─── TEXTAUSZUG

Die Botschaft des Gladiators
Von SYLVESTRE MEININGER *
SEIT der amerikanische Film gegen Ende der Siebzigerjahre eine Renaissance erlebte, ist er vom Erfolg verwöhnt. Um herauszufinden, woran das liegt, bedient sich die europäische Kulturelite eines stumpf gewordenen Instrumentariums. Die einen halten die Filme für Kulturprodukte, die ideologisch neutrale Bedürfnisse bedienen; andere sehen das amerikanische Kino als Spiegel der Gesellschaft und adäquaten Ausdruck des US-Imperialismus.
Bei der Einteilung von Filmen in „gute“ und „schlechte“ gelten diejenigen als „gut“, die ihre Verachtung für die Massenkultur demonstrieren. Diese Haltung prägt mittlerweile auch die Industrieware. Filme wie „Gladiator“ (2000)1 und „Pearl Harbor“ (2001) sind für das breite Publikum produziert, sie dienen der Zerstreuung, wollen Erstaunen wecken, jedenfalls bei den Kindern und jugendlichen Zuschauern. Gleichzeitig verfolgen sie eine ästhetische Doppelstrategie, die sich an die Erwachsenen richtet. Das Geheimnis ihres Erfolges liegt darin, dass es ihnen gelingt, beide Zielgruppen zusammenzubringen.
Wie seinerzeit „Titanic“ erzählt „Pearl Harbor“ eine Liebesgeschichte vor dem Hintergrund der unausweichlichen Katastrophe. Die Emotionen werden dadurch geschürt, dass Amerika nicht in der Lage ist, seine Staatsbürger – ob Zivilisten oder Militärangehörige –, die auf einer zum amerikanischen Territorium gehörigen Insel arbeiten, gegen den Überraschungsangriff einer nichtweißen fremden Macht zu schützen. Nachdem sie ihre Unbekümmertheit mit viel Leid und Demütigung bezahlt haben, erheben die USA dank der Entschlossenheit eines starken Präsidenten, der den Luftkrieg gegen den Feind anordnet, wieder ihr Haupt.

──────
─── VORLIEGENDES MATERIAL

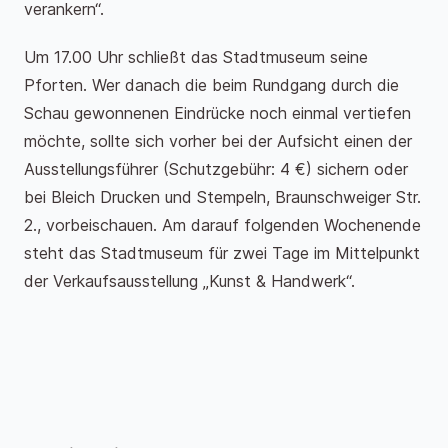
verankern“.
Um 17.00 Uhr schließt das Stadtmuseum seine
Pforten. Wer danach die beim Rundgang durch die
Schau gewonnenen Eindrücke noch einmal vertiefen
möchte, sollte sich vorher bei der Aufsicht einen der
Ausstellungsführer (Schutzgebühr: 4 €) sichern oder
bei Bleich Drucken und Stempeln, Braunschweiger Str.
2., vorbeischauen. Am darauf folgenden Wochenende
steht das Stadtmuseum für zwei Tage im Mittelpunkt
der Verkaufsausstellung „Kunst & Handwerk“.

──────

> **DEINE AUFGABENSTELLUNG**:
- A) Schreibe aus dem Textauszug den Abschnitt von „Die Botschaft des“ bis „Ausdruck des US-Imperialismus.“ wortgetreu ab.
- B) Was sagt der Textauszug zu diesen Punkten?
(i) Seit wann erlebt der amerikanische Film eine Renaissance?
(ii) Welcher Film erzählt wie „Pearl Harbor“ eine Liebesgeschichte vor dem Hintergrund der unausweichlichen Katastrophe?
(iii) Wer ordnet in „Pearl Harbor“ den Luftkrieg gegen den Feind an?

> **LÖSUNGEN NACH AUFGABEN**:
- A)
Die Botschaft des Gladiators
Von SYLVESTRE MEININGER *
SEIT der amerikanische Film gegen Ende der Siebzigerjahre eine Renaissance erlebte, ist er vom Erfolg verwöhnt. Um herauszufinden, woran das liegt, bedient sich die europäische Kulturelite eines stumpf gewordenen Instrumentariums. Die einen halten die Filme für Kulturprodukte, die ideologisch neutrale Bedürfnisse bedienen; andere sehen das amerikanische Kino als Spiegel der Gesellschaft und adäquaten Ausdruck des US-Imperialismus.

- B)
(i) Seit gegen Ende der Siebzigerjahre.
(ii) „Titanic“.
(iii) Ein starker Präsident.